▸ Reading passage:
· · · · · · ·

1. This appeal questions the legality and tenability of the
judgment of the High Court of Judicature at Allahabad in First
Appeal from Order No.1138 of 2000, dated 9th October, 2014,
whereby the appeal filed by the appellants was dismissed by
the High Court whilst rejecting the only question raised before
it regarding absolving the Insurance Company (Respondent
No.2) from any liability in respect of truck bearing
No.DIL-5955, which was duly insured by respondent No.2
Insurance Company, on the ground that the same was not
driven by a person having a valid licence, as found by the
Motor Accident Claims Tribunal, District Allahabad in Claim
Petition No.215 of 1999.
2
2. In the claim petition it was asserted that on 12.08.1995
Om Prakash, son of Satku Lal, was driving Truck
No.URS-2735 when it was knocked down by a rashly and
negligently driven Truck No.DIL-5955 coming from the
opposite direction, as a result of which Om Prakash
succumbed to fatal injuries. The claim petition was filed by the
widow of deceased Om Prakash. Om Prakash left behind his
children Pappu, aged 16 years, Ramu, 12 years, Kumari
Geeta, 14 years, Kumari Neetu, 10 years, Kumari Guriya, 8
years and his mother, Smt. Shiv Rani, at the time of the
accident. The widow of deceased Om Prakash claimed
compensation of Rs.7 lakh under Fault Liability and
Rs.25,000/- under No Fault Liability. The mother of Om
Prakash claimed compensation of Rs.50,000/- separately. On
the date of the accident, Om Prakash was around 35 years of
age and was a driver by profession.
3. In the context of the sole contention raised before the
High Court and reiterated before this Court, it is not necessary
for us to dilate on factual aspects considered by the Tribunal
except to state that the Tribunal, on analysis of the evidence
on record, held that Om Prakash died because of the accident
3
caused by rash and negligent driving of Truck No.DIL-5955.
Although the Tribunal allowed the claim petition in part, it
absolved respondent No.2 Insurance Company by dismissing
the claim petition against the said respondent. The Tribunal
awarded a sum of Rs.25,000/- to opposite party No.3 Shiv
Rani and Rs.1,75,000/- to claimant Nos.1 to 6, with interest
at the rate of 12% per annum from the date of petition till the
date of payment. In other words, the claim petition was partly
allowed against respondent No.1 - the owner of the offending
vehicle DIL-5955.
4. In the appeal preferred by the appellants/claimants
against the said decision, the only question urged before the
High Court was about the correctness of the view taken by the
Tribunal in absolving the respondent No.2 Insurance
Company even though the offending Truck No.DIL-5955 was
duly insured by the said Insurance Company. The High Court
affirmed the view taken by the Tribunal that there was no
pleading or any evidence adduced by the owner of the
offending Truck to substantiate the fact that the Truck was
driven by one Joginder Singh, whose driving licence was
produced on record. The High Court also noted that there
4
could be no presumption that Joginder Singh was driving the
offending vehicle. The appellants have assailed the aforesaid
view taken by the Tribunal and affirmed by the High Court.

· · · · · · ·

▸ Supplied material:
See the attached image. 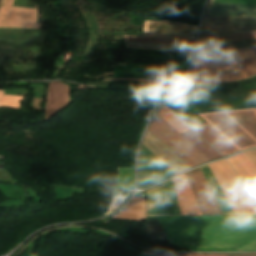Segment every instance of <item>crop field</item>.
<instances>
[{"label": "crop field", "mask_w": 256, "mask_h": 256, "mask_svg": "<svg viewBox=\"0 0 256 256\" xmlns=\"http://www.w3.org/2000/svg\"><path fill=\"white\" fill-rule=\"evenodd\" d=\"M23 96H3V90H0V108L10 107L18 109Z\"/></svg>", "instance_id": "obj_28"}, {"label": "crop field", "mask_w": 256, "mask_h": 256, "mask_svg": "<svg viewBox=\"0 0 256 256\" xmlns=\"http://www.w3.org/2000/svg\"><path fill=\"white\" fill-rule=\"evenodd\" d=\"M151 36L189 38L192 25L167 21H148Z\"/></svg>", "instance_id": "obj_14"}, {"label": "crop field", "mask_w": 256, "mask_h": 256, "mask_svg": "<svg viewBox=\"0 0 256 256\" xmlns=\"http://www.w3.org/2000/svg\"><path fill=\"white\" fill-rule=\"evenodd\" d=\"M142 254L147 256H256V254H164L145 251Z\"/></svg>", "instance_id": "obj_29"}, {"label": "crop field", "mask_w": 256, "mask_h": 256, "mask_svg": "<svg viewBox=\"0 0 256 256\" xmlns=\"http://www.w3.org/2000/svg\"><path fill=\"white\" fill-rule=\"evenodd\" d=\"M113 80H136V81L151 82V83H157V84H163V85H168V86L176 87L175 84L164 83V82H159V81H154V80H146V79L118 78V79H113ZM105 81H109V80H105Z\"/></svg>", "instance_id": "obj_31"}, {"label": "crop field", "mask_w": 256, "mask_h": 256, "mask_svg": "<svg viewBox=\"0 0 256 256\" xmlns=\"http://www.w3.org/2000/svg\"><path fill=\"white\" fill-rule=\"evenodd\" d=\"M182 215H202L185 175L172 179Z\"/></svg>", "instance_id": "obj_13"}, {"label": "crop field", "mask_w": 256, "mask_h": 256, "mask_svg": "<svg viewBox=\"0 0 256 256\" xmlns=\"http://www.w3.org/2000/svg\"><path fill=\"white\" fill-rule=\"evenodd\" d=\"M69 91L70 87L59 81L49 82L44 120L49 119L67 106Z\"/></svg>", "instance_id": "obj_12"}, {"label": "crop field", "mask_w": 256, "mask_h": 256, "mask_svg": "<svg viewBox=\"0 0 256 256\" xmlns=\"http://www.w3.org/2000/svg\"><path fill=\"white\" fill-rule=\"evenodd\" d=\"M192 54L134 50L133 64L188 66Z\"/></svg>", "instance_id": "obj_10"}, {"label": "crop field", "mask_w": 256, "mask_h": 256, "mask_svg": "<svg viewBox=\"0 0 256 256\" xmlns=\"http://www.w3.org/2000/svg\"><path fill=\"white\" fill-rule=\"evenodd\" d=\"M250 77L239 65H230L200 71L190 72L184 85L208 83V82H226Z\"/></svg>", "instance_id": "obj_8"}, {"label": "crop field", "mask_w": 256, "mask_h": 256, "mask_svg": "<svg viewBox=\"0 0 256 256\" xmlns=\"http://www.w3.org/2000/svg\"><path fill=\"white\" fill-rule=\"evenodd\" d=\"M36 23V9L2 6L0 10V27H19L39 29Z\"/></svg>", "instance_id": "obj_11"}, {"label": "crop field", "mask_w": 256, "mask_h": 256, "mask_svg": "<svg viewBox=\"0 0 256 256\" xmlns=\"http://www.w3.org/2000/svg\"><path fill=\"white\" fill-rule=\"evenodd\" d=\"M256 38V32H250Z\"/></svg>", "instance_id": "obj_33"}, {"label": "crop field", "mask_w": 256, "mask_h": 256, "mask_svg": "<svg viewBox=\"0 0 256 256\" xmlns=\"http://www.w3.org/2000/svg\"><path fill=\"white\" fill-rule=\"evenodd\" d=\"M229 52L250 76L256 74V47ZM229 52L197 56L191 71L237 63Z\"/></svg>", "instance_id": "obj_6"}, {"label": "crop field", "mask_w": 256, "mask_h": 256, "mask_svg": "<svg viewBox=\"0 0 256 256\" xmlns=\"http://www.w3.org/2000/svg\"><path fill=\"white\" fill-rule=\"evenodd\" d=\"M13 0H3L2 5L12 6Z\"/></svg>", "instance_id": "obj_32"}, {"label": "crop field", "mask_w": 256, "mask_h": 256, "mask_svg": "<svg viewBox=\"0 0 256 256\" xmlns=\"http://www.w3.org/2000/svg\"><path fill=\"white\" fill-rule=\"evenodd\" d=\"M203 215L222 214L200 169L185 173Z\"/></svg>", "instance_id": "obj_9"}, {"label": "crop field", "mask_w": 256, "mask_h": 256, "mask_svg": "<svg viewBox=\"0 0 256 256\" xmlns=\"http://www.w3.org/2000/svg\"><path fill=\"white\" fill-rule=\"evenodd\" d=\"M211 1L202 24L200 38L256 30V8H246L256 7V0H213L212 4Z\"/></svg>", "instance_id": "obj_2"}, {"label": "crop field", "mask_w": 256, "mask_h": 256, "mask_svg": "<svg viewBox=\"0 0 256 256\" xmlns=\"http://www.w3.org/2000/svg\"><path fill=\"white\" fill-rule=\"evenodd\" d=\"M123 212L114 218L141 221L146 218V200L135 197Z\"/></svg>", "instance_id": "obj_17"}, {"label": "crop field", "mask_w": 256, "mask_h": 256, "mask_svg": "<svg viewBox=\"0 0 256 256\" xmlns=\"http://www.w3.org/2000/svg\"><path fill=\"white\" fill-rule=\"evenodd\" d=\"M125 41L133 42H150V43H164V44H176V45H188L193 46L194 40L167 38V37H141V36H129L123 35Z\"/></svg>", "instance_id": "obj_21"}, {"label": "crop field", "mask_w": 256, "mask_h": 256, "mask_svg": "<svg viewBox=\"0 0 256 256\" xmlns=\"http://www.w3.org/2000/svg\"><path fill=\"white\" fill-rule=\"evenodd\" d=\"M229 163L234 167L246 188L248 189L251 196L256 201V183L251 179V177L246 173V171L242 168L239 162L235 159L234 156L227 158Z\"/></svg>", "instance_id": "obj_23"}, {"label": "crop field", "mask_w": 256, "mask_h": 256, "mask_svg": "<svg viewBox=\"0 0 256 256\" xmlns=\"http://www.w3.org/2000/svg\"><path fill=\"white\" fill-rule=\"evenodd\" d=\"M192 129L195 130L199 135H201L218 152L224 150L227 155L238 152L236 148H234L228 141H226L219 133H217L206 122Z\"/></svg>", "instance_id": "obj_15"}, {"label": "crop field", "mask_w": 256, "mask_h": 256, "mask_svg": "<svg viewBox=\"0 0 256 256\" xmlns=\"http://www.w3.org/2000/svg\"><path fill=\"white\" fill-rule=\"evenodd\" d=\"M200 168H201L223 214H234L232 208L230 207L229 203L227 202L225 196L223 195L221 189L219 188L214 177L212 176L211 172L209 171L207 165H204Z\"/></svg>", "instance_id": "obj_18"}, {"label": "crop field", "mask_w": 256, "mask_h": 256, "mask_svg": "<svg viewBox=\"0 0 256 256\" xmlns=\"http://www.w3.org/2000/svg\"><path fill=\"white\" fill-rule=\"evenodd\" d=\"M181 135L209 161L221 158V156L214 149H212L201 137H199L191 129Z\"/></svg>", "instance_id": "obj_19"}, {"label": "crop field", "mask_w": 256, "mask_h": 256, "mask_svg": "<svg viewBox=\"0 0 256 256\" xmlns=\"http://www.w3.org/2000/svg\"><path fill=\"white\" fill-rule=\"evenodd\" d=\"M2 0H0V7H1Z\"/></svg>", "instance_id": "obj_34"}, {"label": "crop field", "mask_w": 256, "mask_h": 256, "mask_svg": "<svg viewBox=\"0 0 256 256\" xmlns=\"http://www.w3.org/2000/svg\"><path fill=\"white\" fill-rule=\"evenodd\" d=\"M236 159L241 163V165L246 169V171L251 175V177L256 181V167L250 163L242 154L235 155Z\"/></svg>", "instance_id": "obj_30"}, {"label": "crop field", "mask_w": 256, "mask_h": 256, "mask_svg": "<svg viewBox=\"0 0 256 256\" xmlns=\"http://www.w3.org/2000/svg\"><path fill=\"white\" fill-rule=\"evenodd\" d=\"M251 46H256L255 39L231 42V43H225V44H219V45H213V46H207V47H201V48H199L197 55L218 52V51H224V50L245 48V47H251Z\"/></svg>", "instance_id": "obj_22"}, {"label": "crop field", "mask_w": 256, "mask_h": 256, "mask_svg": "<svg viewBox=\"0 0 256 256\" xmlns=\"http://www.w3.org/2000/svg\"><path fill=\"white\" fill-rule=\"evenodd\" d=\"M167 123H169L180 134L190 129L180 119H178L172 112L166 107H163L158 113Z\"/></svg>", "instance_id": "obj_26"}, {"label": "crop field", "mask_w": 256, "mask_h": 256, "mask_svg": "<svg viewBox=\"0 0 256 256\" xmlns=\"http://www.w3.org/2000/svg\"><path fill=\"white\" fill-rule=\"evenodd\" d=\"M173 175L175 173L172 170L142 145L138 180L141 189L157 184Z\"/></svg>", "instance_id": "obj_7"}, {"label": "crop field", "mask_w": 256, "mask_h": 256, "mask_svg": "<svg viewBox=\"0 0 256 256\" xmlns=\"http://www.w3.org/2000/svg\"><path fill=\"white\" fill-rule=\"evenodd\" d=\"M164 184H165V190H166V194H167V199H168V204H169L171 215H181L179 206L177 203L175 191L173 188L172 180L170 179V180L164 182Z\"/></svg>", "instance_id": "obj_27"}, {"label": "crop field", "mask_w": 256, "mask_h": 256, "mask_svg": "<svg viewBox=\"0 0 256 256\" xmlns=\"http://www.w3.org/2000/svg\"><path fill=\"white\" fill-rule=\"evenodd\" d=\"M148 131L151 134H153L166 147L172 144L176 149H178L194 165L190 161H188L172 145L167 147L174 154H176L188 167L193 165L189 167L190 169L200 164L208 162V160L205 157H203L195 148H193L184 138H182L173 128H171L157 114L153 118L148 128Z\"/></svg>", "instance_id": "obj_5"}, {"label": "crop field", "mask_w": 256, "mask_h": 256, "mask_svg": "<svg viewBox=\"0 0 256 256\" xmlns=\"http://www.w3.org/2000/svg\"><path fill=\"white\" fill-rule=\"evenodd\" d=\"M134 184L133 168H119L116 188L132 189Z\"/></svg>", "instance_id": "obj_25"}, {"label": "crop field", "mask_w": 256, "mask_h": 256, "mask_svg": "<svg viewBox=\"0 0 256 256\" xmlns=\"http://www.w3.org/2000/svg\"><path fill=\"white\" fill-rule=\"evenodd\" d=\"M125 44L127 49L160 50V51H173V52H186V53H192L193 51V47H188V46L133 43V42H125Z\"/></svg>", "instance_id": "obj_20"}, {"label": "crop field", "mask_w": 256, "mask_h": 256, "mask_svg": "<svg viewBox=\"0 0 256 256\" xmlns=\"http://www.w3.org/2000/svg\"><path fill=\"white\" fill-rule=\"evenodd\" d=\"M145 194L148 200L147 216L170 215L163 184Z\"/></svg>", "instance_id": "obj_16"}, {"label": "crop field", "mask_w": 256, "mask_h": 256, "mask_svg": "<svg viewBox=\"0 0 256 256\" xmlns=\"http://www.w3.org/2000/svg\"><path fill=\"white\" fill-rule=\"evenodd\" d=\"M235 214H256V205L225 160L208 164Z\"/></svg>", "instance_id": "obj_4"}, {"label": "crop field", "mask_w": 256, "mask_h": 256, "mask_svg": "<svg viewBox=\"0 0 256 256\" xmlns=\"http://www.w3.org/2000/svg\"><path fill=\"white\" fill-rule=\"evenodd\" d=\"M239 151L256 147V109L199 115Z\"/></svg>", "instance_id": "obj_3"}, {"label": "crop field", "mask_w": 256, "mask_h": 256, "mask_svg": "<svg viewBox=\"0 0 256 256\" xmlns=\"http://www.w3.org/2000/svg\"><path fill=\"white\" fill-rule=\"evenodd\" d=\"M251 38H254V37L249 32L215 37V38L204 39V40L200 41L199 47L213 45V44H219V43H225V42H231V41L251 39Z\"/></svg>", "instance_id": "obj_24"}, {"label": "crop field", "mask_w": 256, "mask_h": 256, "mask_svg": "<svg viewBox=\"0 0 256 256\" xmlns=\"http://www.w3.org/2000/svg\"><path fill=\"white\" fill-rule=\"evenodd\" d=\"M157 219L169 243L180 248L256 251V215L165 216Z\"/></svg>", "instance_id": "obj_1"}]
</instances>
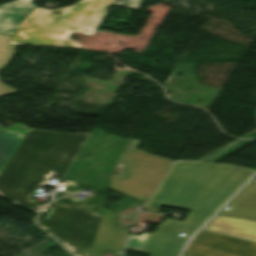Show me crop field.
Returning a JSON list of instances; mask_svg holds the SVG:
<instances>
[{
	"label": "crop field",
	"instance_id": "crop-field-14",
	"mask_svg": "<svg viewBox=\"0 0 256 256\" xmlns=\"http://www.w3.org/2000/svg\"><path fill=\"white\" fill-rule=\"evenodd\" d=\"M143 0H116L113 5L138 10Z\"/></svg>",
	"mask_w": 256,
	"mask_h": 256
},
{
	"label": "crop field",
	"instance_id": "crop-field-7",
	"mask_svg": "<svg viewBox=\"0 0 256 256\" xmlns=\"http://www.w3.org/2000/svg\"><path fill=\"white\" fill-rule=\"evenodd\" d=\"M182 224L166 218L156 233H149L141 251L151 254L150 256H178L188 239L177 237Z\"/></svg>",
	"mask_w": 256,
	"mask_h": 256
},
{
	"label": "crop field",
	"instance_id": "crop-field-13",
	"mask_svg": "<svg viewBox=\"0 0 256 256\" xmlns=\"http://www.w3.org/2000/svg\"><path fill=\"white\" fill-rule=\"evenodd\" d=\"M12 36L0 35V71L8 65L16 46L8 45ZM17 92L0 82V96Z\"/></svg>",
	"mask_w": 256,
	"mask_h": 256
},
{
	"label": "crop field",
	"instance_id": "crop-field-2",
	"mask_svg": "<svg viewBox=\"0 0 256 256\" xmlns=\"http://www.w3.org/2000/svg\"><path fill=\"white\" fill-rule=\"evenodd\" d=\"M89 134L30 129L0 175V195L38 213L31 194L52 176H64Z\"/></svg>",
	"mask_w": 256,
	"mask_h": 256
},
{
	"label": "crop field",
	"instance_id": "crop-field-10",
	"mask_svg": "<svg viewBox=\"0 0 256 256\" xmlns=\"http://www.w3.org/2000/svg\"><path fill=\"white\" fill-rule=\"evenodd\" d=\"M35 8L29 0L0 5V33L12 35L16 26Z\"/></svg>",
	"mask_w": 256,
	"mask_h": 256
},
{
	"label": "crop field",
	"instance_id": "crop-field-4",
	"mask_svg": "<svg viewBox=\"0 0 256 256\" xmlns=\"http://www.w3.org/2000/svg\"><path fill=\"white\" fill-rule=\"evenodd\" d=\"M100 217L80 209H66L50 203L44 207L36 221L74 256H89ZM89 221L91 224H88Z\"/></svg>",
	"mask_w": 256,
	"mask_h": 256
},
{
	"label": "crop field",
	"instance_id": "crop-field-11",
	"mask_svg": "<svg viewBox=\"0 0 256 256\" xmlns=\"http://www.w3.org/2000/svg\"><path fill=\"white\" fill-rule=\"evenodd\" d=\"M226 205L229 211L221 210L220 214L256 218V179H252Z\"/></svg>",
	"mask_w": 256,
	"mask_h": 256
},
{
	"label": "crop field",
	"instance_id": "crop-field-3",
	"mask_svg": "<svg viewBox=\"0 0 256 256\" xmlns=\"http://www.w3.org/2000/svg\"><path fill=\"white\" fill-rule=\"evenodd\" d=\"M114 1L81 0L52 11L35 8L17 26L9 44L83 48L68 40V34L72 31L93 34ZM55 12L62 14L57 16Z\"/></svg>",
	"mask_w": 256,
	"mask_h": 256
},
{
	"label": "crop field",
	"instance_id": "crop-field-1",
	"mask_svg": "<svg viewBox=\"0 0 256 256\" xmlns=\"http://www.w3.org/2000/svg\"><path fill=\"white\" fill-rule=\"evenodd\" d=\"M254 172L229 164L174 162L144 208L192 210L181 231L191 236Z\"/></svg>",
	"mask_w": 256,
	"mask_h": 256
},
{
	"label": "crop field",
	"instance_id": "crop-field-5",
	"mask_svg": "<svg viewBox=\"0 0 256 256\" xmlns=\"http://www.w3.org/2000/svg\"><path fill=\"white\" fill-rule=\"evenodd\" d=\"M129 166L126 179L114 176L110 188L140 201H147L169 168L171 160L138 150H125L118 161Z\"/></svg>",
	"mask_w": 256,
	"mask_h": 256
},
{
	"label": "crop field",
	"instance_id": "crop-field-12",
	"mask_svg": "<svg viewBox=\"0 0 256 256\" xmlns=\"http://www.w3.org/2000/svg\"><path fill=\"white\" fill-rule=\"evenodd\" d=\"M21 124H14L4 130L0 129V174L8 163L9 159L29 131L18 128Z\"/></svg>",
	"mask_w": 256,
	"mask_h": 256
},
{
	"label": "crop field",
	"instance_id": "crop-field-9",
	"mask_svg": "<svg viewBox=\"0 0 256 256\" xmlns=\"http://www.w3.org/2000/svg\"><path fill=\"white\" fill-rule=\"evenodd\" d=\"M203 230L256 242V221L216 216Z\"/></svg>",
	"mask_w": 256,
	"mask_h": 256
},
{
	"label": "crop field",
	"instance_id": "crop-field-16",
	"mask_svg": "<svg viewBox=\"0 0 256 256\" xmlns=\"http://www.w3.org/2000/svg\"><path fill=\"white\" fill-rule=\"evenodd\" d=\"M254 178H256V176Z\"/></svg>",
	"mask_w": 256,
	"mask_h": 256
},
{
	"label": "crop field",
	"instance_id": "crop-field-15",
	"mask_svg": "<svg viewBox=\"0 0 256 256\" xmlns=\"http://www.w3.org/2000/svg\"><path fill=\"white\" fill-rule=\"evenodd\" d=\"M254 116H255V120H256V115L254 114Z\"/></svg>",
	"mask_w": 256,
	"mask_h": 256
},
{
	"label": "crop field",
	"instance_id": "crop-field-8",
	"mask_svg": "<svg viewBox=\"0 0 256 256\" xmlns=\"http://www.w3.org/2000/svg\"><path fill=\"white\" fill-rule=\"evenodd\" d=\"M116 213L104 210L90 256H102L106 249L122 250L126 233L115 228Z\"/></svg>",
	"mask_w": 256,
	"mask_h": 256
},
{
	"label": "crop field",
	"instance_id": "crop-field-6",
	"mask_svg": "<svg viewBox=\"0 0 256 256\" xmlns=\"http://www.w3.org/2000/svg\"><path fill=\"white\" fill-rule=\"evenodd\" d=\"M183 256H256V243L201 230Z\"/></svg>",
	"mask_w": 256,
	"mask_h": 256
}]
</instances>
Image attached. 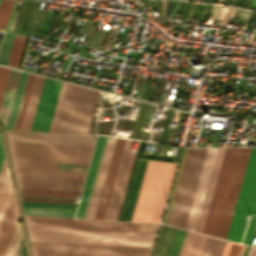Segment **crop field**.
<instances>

· · · · · · ·

▸ Work instructions:
(1) Revise the judgment starting at the words "3. In the context" and stopping after "of Truck No.DIL-5955.", putting "Claims Tribunal" wherever "Tribunal" appears.
(2) Using the judgment, say yes or no to each statement and quote the words that decide it: (a) Om Prakash's mother filed the claim petition. (b) Om Prakash was a driver by profession. (c) The Tribunal awarded interest at 12% per annum.
The lines are not needed; the work draws only on the judgment.

▸ Worked answers:
(1)
3. In the context of the sole contention raised before the
High Court and reiterated before this Court, it is not necessary
for us to dilate on factual aspects considered by the Claims Tribunal
except to state that the Claims Tribunal, on analysis of the evidence
on record, held that Om Prakash died because of the accident
3
caused by rash and negligent driving of Truck No.DIL-5955.

(2)
(a) No: "The claim petition was filed by the widow of deceased Om Prakash."
(b) Yes: "was a driver by profession."
(c) Yes: "with interest at the rate of 12% per annum from the date of petition till the date of payment."